SOLOPOS.COM - Roma Ulinnuha (ISTIMEWA)

Harianjogja.com, JOGJA-Para teroris pada peristiwa 11 September 2001 menerapkan kebodohannya ketika melakukan penafsiran dengan meminjam agama yang menyisakan tragedi. Di sisi lain, perang terhadap terorisme yang menyesatkan dan berubah menjadi perang negara adalah bentuk kealpaan yang lain. Kedua sisi kebodohan itu mengingatkan terhadap bahaya dari para fundamentalis.

“Contohnya ketika melihat definisi konsep perang dan toleran setelah 11 September tersebut. Pada tingkat analisis wacana kritis (Critical Discourse Analysis/CDA), kata perang dan toleran lebih kepada pencitraan penanda dari konflik berkepanjangan,” papar Roma Ulinnuha pada ujian terbuka program doktor Indonesian Consortium for Religious Studies (ICRS) di Sekolah Pascasarjana Universitas Gadjah Mada (UGM), Senin (25/11/2013).

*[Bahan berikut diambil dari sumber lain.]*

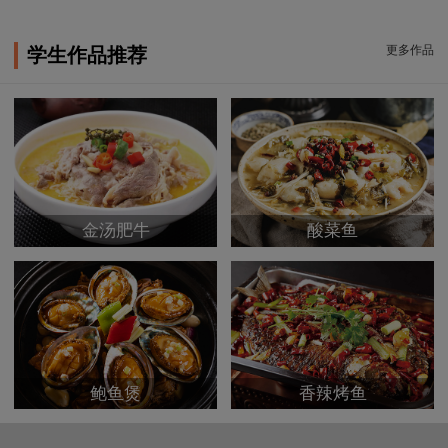
更多作品
学生作品推荐
金汤肥牛
酸菜鱼
鲍鱼煲
香辣烤鱼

Promosi Mitsubishi XForce: Stylish untuk Wanita, Praktis buat Ibu Muda

Roma yang mempertahankan disertasinya yang berjudul American Muslims Redefining Religion and Identity (Critical Discourse Analysis on 9/11 Uproar) ini menjelaskan, memahami wacana itu sebagai “suatu kehendak untuk kuasa”, maka hal ini berarti bahwa terdapat kemungkinan negosiasi dan kontestasi. Berdasar pada empat praktik diskursif dari masing-masing wacana negara, sastra, Fiqh dan dialog lintas-iman, penelitian ini mengungkap bahwa kesadaran sosial itu muncul dari triangulasi dan intertekstualitas. Triangulasi beragam pernyataan ini dan relasinya dengan teori-teori sosial tentang the self dan agensi memberikan penekanan aspek intertekstualitas, dalam sudut pandang tingkat analisis meso CDA, yang menunjukkan redefinisi reformasi sosial.

“Di tingkat analisis eksplanasi CDA, wacana pertama menekankan aspek sosial berupa alternatif kebijakan luar negeri yang perlu diarahkan untuk menyebarluaskan perdamaian, membatasi peperangan dan agresi dan meminimalkan konflik,”papar staf pengajar di UIN Sunan Kalijaga tersebut dalam rilis yang diterima Harianjogja.com, Senin.

Dalam perspektif CDA, negara melihat Muslim Amerika sebagai bagian tak terpisahkan dari warga Amerika dan mendapatkan jaminan keamanan. Bagian dari upaya tersebut adalah dengan menjelaskan Jihad yang diasosiasikan dengan tindak teror seperti pada peristiwa 11 September. Sedangkan model mental dari sastra, yaitu wacana budaya popular, memunculkan nilai-nilai sosial. Nilai-nilai sosial ini antara lain keadilan, patriotisme, kesetaraan dalam aktifitas sosial amal, solidaritas serta idealita berbangsa dan rekonstruksi kesadaran masa lampau dalam novel Kolocotronis dan cara pandang warga Amerika.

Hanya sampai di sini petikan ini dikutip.